About this task: Leaving every picture out, repeat all of the entries below exactly.

Images with lens parameters:
-----
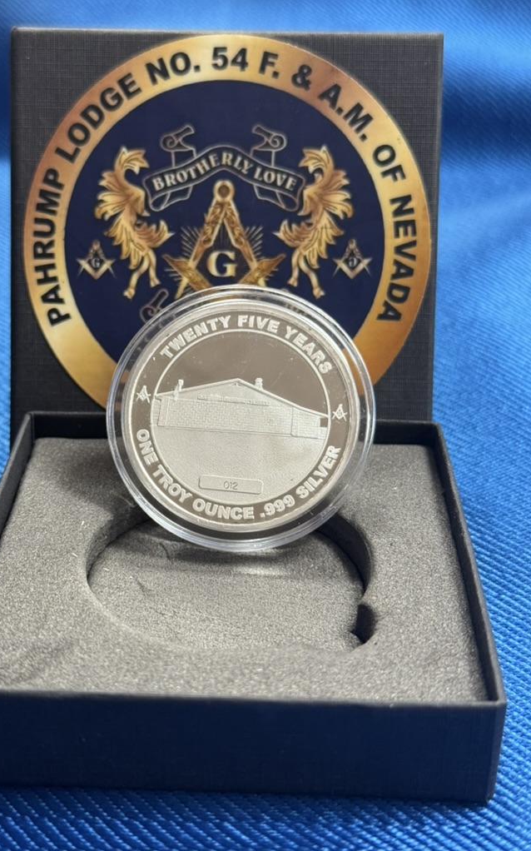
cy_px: 426
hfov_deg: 25.3
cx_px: 217
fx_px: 1182
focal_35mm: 51
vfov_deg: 39.6
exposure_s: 1/60
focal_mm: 6.76
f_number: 1.78
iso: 160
-----
Solution to this task:
cy_px: 426
hfov_deg: 25.3
cx_px: 217
fx_px: 1182
focal_35mm: 51
vfov_deg: 39.6
exposure_s: 1/60
focal_mm: 6.76
f_number: 1.78
iso: 160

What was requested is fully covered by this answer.